Алый, как и большинство действительно сильных нобов этой ветви дара, выглядел бедно, но опрятно. Он был еще не стар, хотя в волосах уже отчетливо серебрилась седина. Алый определенно прибыл в город не ради боя или развлечения — длинная сабля с очень малой кривизной лезвия была всего лишь деревянной копией с фамильного оружия.
Три рослых наемника хозяина новой веры, в первый миг дрогнув при виде врага, продолжили пробираться сквозь густеющую толпу. Нет большой угрозы, решили люди тщедушного.
В руках у каждого наемника будто по волшебству возник клинок, прежде ловко спрятанный под рубищем. Трое зашагали быстрее, обмениваясь жестами, распределяя роли в предстоящем бою. Коротком и простом! Ведь алый один, его оружие — жалкая подделка, его возраст — прилично за сорок…
Тщедушный человечек, вздумавший вытопить из жары и людских страхов новую веру, резво подобрал края одеяния и юркнул в щель ничтожной боковой улочки, и сгинул без следа. Даже марево жары не колыхнулось… Так что, когда трое с ревом налетели на пожилого ноба, толпа созерцала бой, не сомневаясь в его исходе… Вся толпа, кроме подлинного зачинщика спора. Он-то знал об алых куда как много!
Деревянная сабля встретила удар стальной — и выдержала, проведя чужое оружие косо, стесав хрусткую щепу с лезвия, заполированного во многих тренировочных боях.
Колено алого смяло лицо самого наглого и торопливого наемника, и никто не успел понять, как и когда ноб нагнул врага, чтобы плющить его лицо в месиво крови и костного крошева.
Раскрытая ладонь алого выбила дух из второго наёмника. Ребра крепчайшей грудной клетки загудели, как барабан, спружинили — и подались, с треском ломаясь.
Алый шагнул под удар третьего бойца, потерявшего врага из виду. Свист обозначил движение смазанного, невидимого в полете деревянного клинка — и сталь жалобно звякнула, ломаясь…
Бой иссяк.

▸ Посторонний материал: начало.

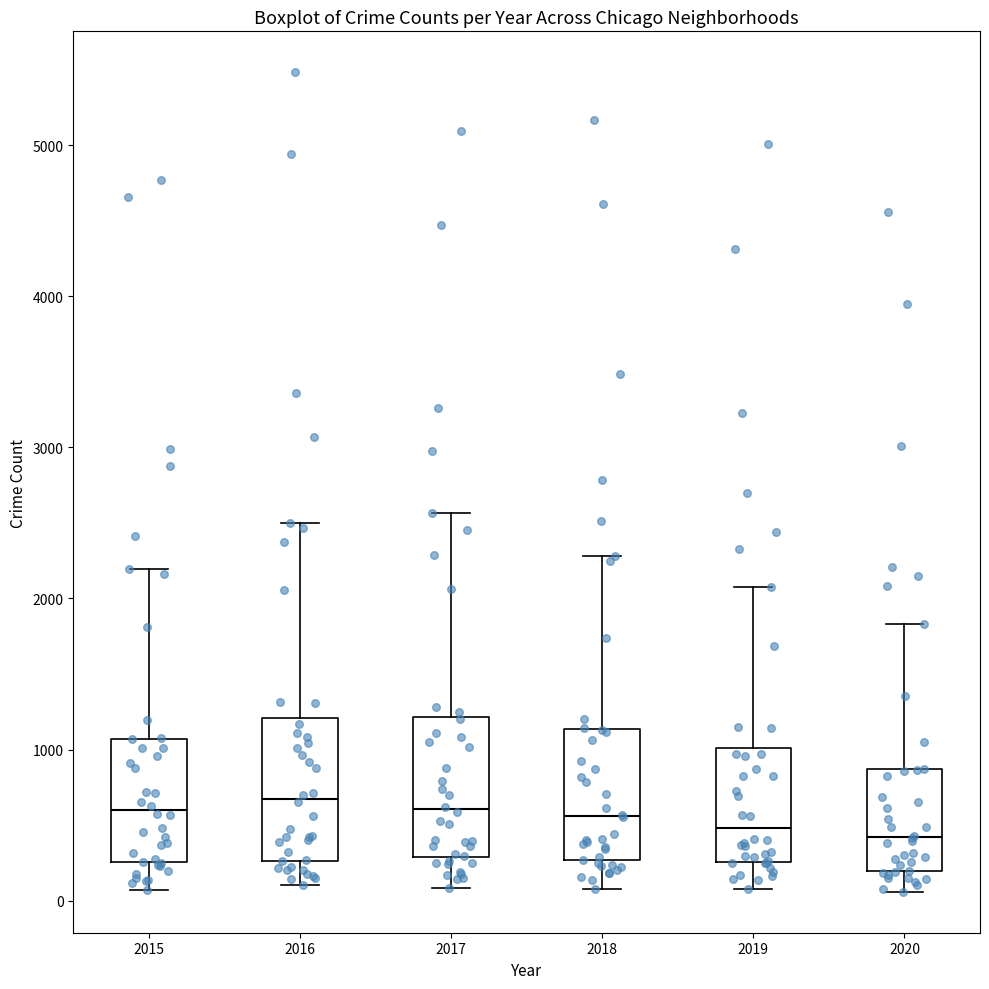

Reading left to right, read every box against the y-axis: the position of its median line, the range the box covers, and the ends of its whiskers. The values are not printed on the chart, so give them approximately, as read against the axis.

2015: median 600, box 300 to 1100, whiskers 100 to 2200
2016: median 700, box 300 to 1200, whiskers 100 to 2500
2017: median 600, box 300 to 1200, whiskers 100 to 2600
2018: median 600, box 300 to 1100, whiskers 100 to 2300
2019: median 500, box 300 to 1000, whiskers 100 to 2100
2020: median 400, box 200 to 900, whiskers 100 to 1800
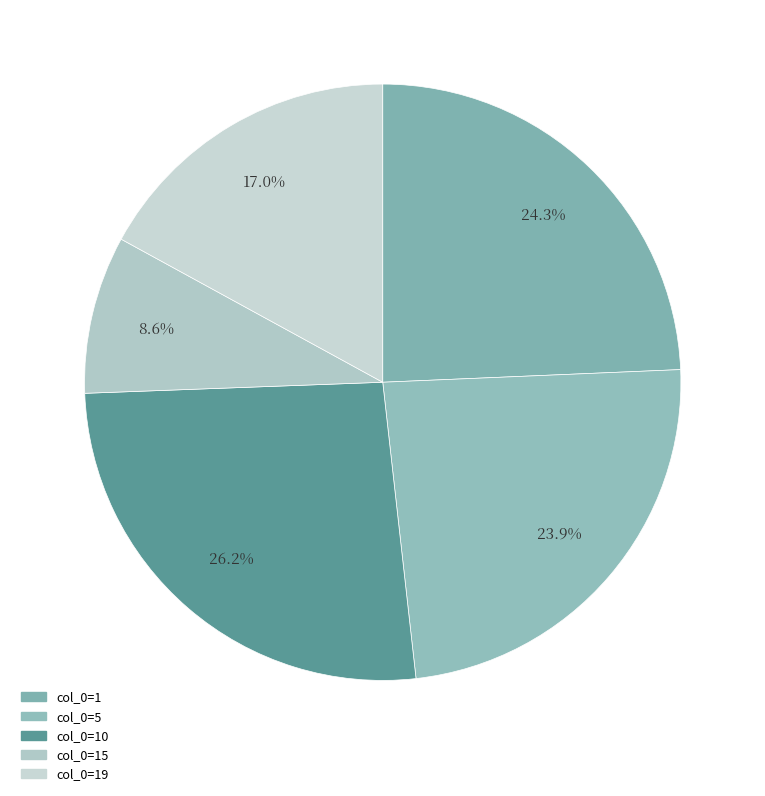

How many slices are in this pie chart?

5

Он весь для зевак был — вспышка света и свист клинка… Мгновение, даже рассказать не о чем! Алый сразу остался единственным бойцом на площади, где вскипел и иссяк бой чести. Бой исчезающе краткий, как жизнь дождевой капли на раскаленной сковороде.
Деревянный клинок дробно запрыгал по мостовой, брошенный без внимания. Алый снова вспыхнул светом и сразу оказался у границы улицы и площади. Он заслонял собой старика, и бережно, как ядовитых змей, держал за древко две стрелы, пущенные кем-то очень ловким издали, с крыши.
— Что б тебе дома посидеть в такую-то погоду, — буркнул алый. Брезгливо переломил и уронил обезвреженные стрелы. — А не явись я за своим заказом?
— Так не готов твой заказ, — удивился старик.
— Хм… мне сказали иное, и советовали спешить. Мол, ты снова надумал странствовать и завтра уходишь из Тосэна, — удивился алый. — Ладно, разберемся. Ан, Зан — это что, тоже твои имена?